RECORDS SHOWN –
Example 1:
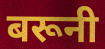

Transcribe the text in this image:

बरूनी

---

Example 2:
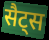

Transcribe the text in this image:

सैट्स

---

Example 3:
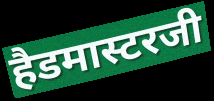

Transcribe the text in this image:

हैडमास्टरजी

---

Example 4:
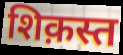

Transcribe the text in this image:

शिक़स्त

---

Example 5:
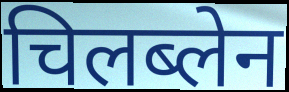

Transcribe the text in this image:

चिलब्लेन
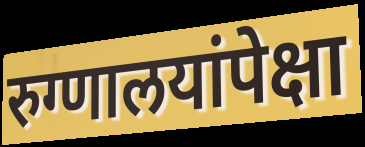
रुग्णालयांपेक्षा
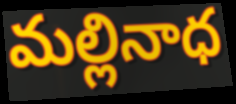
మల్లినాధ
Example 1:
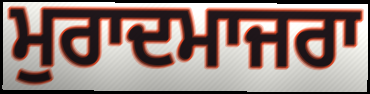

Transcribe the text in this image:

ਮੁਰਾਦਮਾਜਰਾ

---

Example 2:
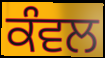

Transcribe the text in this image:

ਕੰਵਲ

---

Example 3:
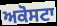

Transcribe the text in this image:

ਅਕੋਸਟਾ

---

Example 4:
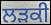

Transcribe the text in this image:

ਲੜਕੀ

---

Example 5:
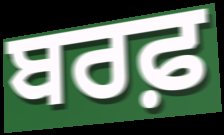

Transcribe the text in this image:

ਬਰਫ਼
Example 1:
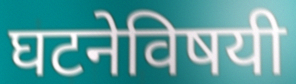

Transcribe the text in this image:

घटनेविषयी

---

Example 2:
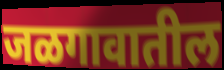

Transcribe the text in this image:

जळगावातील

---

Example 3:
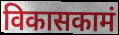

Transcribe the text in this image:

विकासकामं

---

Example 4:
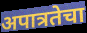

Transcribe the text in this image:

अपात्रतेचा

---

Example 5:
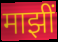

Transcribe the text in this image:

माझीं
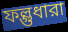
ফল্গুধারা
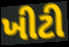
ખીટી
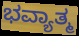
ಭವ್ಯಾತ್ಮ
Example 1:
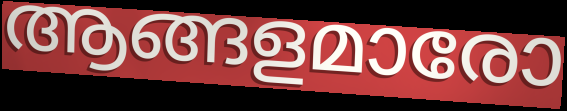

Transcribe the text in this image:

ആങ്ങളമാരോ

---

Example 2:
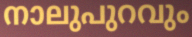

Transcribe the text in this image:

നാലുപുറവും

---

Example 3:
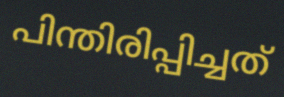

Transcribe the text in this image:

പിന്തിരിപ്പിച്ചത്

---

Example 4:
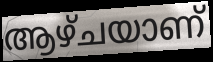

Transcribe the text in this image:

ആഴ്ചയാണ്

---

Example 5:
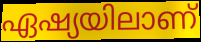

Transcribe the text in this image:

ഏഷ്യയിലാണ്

TASK DIRECTIONS – For each entry, copy the text exactly and leave out any image it carries.

REPLY TO THE EXERCISE –
Example 1:

Transcribe the text in this image:

बरूनी

---

Example 2:

Transcribe the text in this image:

सैट्स

---

Example 3:

Transcribe the text in this image:

हैडमास्टरजी

---

Example 4:

Transcribe the text in this image:

शिक़स्त

---

Example 5:

Transcribe the text in this image:

चिलब्लेन
रुग्णालयांपेक्षा
మల్లినాధ
Example 1:

Transcribe the text in this image:

ਮੁਰਾਦਮਾਜਰਾ

---

Example 2:

Transcribe the text in this image:

ਕੰਵਲ

---

Example 3:

Transcribe the text in this image:

ਅਕੋਸਟਾ

---

Example 4:

Transcribe the text in this image:

ਲੜਕੀ

---

Example 5:

Transcribe the text in this image:

ਬਰਫ਼
Example 1:

Transcribe the text in this image:

घटनेविषयी

---

Example 2:

Transcribe the text in this image:

जळगावातील

---

Example 3:

Transcribe the text in this image:

विकासकामं

---

Example 4:

Transcribe the text in this image:

अपात्रतेचा

---

Example 5:

Transcribe the text in this image:

माझीं
ফল্গুধারা
ખીટી
ಭವ್ಯಾತ್ಮ
Example 1:

Transcribe the text in this image:

ആങ്ങളമാരോ

---

Example 2:

Transcribe the text in this image:

നാലുപുറവും

---

Example 3:

Transcribe the text in this image:

പിന്തിരിപ്പിച്ചത്

---

Example 4:

Transcribe the text in this image:

ആഴ്ചയാണ്

---

Example 5:

Transcribe the text in this image:

ഏഷ്യയിലാണ്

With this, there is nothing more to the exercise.